Di Federica Nardi. “Il secondo sesso ora grida #Basta “(Simone de Beauvoir). Sgomento, indignazione, rabbia: prima per non essere credute, poi per essere ignorate e messe a tacere. Qualcuno potrebbe obiettare che si stiano descrivendo sensazioni comuni, normali, banalmente umane. Ebbene, per molte ed innumerevoli donne non è così. Perché quando sgomento, indignazione, rabbia sono costanti anche l’aria comincia a mancare e con essa tutto ciò che riguarda il proprio benessere e la giustizia. Di conseguenza, si inizia a pensare che non ci sia più alcun modo di tornare a respirare e riprendere fiato, seppure per poco, anche solo per un istante. È giunto il momento di dire #Basta.

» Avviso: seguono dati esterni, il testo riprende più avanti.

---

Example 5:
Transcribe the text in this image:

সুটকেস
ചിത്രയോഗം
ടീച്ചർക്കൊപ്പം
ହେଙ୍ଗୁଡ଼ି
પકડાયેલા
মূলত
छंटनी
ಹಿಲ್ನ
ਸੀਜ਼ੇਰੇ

La revoca della condanna a 23 anni di carcere per l’ormai ex produttore cinematografico Harvey Weinstein, accusato di stupro e molestie da più di cento donne, arriva a quattro anni dalla sua imputazione a causa di un pasticcio giudiziario commesso dalla Corte dello Stato di New York e che rischia ora di annullare tutti gli sforzi e le denunce raccolte dal movimento spontaneo del #MeToo. Infatti, fin dai suoi inizi, questo collettivo di donne è riuscito a sfruttare la realtà dei social per raccogliere migliaia di voci che hanno trovato il coraggio di gridare “è capitato anche a me!”. I carnefici, bersagliati e colpiti con effetto domino, erano politici, imprenditori, attori, registi; tutti accomunati da certa credibilità e autorevolezza che li faceva sentire quasi superiori alla stessa legge. Ora, però, il #MeToo rischia di essere schiacciato con la stessa forza con cui riusciva a diffondersi e ad unire migliaia di storie di violenza e sopraffazione che venivano alla luce solo dopo aver sconfitto l’incredulità e la derisione.
La morale della storia, alla fin fine, è che ad uscirne impunito è ancora una volta un uomo – di potere ed affermato – che si è sentito in diritto di imporsi sulla volontà di diverse donne violando senza scrupoli la loro dignità. Per chi cerca di minimizzare gli episodi di molestie, fisiche o verbali che siano, diventa naturale e del tutto appropriato scadere nella retorica del ‘raptus’, della ‘bravata’ e del celebre ‘se l’è cercata!’: questo, in realtà, è solo un modo sottile ed infimo di giustificare tali azioni e sviare – o in alcuni casi addirittura mistificare – la natura del problema che è prima di tutto culturale e sistemico. E qui il mondo politico trema: pronunciare le parole “patriarcale” e “maschilista” quando si descrive la società contemporanea sembra sempre un azzardo ma, dopotutto, è l’unica verità ammissibile se si vuole davvero mettere in atto un’educazione al cambiamento. Chiamare le cose con il proprio nome è il primo passo necessario da compiere per creare un nuovo linguaggio universale che tenga finalmente conto delle ingiustizie e delle violenze subite da moltissime donne, affinché il pensiero afono non sia più una valida alternativa alla parola.